In the post below, condense the paragraph beginning "We started Joshua on that diet" into a short paragraph that keeps its main facts.

SOURCE TEXT
───
3 Be assured and understand that the trial and proving of your faith bring out endurance and steadfastness and patience.
4 But let endurance and steadfastness and patience have full play and do a thorough work, so that you may be [people] perfectly and fully developed [with no defects], lacking in nothing.
It's Sunday night, all three of my boys are in bed, and I'm sitting here in peace and quiet watching The Golden Girls. A perfect ending to a surprisingly enjoyable weekend. Perfect because, well, what is perfection if it isn't Betty White? And surprising because it followed the week from Hell...as my mother-in-law would call it. Apparently, I wasn't the only one ready to shave my head and run screaming through the streets this week. Isn't it funny how we're always shocked to find out we aren't the only ones with problems? Anyway, it was stressful for me to say the least. Definitely one of the deep parts of this trial and proving of my faith.
We started Joshua on that diet I mentioned in my last post and it's not going so well. And that's putting it mildly. The child has not had a bite of solid food since last Monday night. He is drinking diluted juice and fruit smoothies only. This accounts for the part of the week where I had my monthly meltdown. Joy and I were commiserating on how embarrassed we always feel after a good breakdown, and I said I feel that way even when no one is around to see it. I want so badly to be that strong mom from the movies. You know the one. The one you see in some Lifetime movie (that you're only really watching because there's nothing on t.v. and that song from the trailer keeps getting stuck in your head) who is going through some crisis in her family where she is the tough, strong one holding everyone else together. But what I've noticed from these movies is this: The characters are inevitably allowed one good, hysterical, crying fit about three quarters of the way through. Also, movies most usually do not do a great job of reflecting real life. So, after some imaginary calculations I decided one huge meltdown a month and then two smaller ones somewhere in between are sufficient.
───
RECORD EXTRACTS
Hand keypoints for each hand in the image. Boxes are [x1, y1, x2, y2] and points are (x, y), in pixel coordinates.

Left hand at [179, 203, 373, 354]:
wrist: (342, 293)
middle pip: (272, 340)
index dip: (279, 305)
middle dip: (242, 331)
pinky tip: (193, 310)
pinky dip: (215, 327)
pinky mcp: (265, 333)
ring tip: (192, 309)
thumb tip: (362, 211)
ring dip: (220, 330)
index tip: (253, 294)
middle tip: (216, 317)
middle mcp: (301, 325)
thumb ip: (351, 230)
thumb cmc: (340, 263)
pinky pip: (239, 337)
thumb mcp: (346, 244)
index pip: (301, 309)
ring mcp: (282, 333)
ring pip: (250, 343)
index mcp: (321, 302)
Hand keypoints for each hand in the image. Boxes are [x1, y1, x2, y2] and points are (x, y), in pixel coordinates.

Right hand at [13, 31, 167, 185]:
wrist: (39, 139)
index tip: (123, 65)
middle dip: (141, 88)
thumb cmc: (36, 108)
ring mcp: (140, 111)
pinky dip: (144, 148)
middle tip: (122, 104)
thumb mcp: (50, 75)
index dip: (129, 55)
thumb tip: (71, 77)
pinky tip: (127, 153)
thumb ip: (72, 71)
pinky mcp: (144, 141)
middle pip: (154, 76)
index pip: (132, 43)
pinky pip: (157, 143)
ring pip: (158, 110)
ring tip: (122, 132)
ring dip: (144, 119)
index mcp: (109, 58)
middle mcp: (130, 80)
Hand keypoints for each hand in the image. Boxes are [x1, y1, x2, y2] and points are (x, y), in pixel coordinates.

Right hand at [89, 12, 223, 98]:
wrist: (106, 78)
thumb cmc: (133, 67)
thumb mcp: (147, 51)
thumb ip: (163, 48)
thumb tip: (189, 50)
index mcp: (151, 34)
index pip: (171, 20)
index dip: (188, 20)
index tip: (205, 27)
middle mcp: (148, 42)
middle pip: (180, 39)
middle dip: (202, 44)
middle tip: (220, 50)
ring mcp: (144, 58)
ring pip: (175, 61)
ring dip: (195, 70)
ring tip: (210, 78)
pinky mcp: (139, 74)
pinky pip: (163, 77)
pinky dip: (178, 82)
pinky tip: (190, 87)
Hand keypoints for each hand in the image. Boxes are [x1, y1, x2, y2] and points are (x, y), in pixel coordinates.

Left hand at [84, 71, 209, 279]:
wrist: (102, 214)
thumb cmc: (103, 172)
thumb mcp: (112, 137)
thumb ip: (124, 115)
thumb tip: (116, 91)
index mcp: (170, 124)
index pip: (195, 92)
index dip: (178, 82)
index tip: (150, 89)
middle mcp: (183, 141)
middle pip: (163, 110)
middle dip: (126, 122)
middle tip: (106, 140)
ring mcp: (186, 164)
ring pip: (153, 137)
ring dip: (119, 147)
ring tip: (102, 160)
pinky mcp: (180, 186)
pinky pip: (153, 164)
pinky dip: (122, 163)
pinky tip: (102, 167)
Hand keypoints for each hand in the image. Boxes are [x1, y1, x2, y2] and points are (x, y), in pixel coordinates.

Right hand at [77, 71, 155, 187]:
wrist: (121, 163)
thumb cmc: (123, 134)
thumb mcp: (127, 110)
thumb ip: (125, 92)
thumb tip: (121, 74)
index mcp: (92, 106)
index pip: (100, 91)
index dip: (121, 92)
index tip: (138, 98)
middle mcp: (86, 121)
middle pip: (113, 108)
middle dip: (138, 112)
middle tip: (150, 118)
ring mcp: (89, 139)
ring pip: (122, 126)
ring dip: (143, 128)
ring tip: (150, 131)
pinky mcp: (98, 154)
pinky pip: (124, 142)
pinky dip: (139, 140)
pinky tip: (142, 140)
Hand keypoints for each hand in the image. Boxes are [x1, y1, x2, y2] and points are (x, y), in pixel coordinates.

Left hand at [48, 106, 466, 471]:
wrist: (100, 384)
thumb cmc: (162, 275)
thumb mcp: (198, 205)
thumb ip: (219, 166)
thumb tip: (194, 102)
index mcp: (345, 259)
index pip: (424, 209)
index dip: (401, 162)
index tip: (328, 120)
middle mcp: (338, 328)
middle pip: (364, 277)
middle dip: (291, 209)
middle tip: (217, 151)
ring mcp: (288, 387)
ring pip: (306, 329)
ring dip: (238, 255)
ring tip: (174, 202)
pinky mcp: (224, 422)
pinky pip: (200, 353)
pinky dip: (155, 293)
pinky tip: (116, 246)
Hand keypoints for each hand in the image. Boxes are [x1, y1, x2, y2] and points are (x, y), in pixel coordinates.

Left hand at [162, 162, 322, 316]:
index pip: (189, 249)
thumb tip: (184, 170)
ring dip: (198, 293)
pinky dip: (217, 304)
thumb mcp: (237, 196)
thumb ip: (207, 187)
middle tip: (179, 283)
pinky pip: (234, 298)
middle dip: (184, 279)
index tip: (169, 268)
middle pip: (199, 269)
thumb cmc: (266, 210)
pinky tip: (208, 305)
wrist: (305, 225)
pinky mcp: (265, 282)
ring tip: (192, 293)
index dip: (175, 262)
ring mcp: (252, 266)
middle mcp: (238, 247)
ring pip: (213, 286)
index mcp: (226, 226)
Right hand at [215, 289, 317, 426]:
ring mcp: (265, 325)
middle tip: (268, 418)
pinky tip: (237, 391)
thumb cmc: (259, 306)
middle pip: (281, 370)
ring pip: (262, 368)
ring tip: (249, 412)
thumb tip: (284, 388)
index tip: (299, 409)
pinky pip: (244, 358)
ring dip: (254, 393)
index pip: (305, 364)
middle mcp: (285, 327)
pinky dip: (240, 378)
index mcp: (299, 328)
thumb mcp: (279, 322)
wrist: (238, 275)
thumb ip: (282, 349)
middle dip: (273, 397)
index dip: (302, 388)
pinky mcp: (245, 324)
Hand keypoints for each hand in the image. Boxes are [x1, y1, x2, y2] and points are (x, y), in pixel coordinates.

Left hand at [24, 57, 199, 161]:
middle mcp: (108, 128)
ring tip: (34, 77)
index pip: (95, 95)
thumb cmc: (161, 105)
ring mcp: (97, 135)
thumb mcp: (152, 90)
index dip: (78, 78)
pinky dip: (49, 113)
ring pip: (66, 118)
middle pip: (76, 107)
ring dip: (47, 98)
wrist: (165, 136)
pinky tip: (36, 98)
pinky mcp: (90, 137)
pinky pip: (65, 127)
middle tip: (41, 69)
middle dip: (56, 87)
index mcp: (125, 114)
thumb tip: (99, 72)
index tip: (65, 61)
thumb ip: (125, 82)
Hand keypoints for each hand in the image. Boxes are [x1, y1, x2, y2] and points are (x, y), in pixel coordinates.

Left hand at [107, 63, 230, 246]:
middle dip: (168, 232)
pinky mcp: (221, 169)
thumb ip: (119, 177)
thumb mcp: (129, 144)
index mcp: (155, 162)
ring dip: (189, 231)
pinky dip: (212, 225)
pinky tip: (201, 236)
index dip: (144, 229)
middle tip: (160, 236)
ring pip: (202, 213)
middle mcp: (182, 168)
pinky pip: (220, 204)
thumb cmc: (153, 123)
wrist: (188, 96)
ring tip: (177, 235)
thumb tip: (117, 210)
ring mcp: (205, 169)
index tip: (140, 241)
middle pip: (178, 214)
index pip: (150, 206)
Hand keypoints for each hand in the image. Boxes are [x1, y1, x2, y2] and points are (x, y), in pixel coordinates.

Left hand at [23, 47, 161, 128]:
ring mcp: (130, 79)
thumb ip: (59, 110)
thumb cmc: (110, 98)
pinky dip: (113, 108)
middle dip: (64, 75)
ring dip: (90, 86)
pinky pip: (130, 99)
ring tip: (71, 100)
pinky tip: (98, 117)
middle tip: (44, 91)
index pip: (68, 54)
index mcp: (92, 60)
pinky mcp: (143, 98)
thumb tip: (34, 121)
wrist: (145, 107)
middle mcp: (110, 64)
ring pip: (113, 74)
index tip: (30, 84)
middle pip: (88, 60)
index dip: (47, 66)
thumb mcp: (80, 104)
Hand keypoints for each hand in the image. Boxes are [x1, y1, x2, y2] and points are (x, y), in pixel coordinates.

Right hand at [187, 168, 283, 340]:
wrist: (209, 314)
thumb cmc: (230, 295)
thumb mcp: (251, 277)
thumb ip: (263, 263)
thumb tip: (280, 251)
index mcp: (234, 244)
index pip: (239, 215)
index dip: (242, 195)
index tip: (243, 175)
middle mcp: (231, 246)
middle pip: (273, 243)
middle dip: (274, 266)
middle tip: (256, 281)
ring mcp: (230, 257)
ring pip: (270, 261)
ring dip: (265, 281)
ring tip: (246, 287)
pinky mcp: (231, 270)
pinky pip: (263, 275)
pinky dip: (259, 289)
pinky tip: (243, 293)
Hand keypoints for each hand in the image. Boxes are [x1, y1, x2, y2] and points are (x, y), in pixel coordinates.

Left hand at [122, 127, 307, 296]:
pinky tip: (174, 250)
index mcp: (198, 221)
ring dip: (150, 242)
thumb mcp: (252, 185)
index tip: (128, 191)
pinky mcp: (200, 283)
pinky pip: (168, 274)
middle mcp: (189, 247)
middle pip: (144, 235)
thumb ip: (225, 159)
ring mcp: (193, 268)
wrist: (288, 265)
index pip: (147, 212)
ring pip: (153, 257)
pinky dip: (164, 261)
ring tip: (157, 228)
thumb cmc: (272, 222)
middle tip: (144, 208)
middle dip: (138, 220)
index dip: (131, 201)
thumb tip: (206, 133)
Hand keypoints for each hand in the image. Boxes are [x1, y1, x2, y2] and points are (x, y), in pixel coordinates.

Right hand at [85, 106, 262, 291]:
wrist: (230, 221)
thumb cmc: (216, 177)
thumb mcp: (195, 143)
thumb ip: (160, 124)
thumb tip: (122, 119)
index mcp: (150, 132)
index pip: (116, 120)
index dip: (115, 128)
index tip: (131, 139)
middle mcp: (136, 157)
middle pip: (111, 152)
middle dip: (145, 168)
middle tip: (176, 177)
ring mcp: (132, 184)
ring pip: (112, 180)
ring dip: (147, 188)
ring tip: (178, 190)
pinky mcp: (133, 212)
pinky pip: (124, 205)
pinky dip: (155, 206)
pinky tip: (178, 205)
───
RESULT OF THIS TASK
The diet Joshua started is going badly. He has eaten no solid food since last Monday night and takes only diluted juice and fruit smoothies, which brought on the writer's monthly meltdown. The writer feels embarrassed after a breakdown even when no one sees it, and wishes to be the strong mom of Lifetime movies who holds her family together through a crisis. Those characters, however, usually get one hysterical crying fit about three quarters of the way through, and movies rarely reflect real life. The writer therefore decided that one huge meltdown a month, with two smaller ones in between, is sufficient.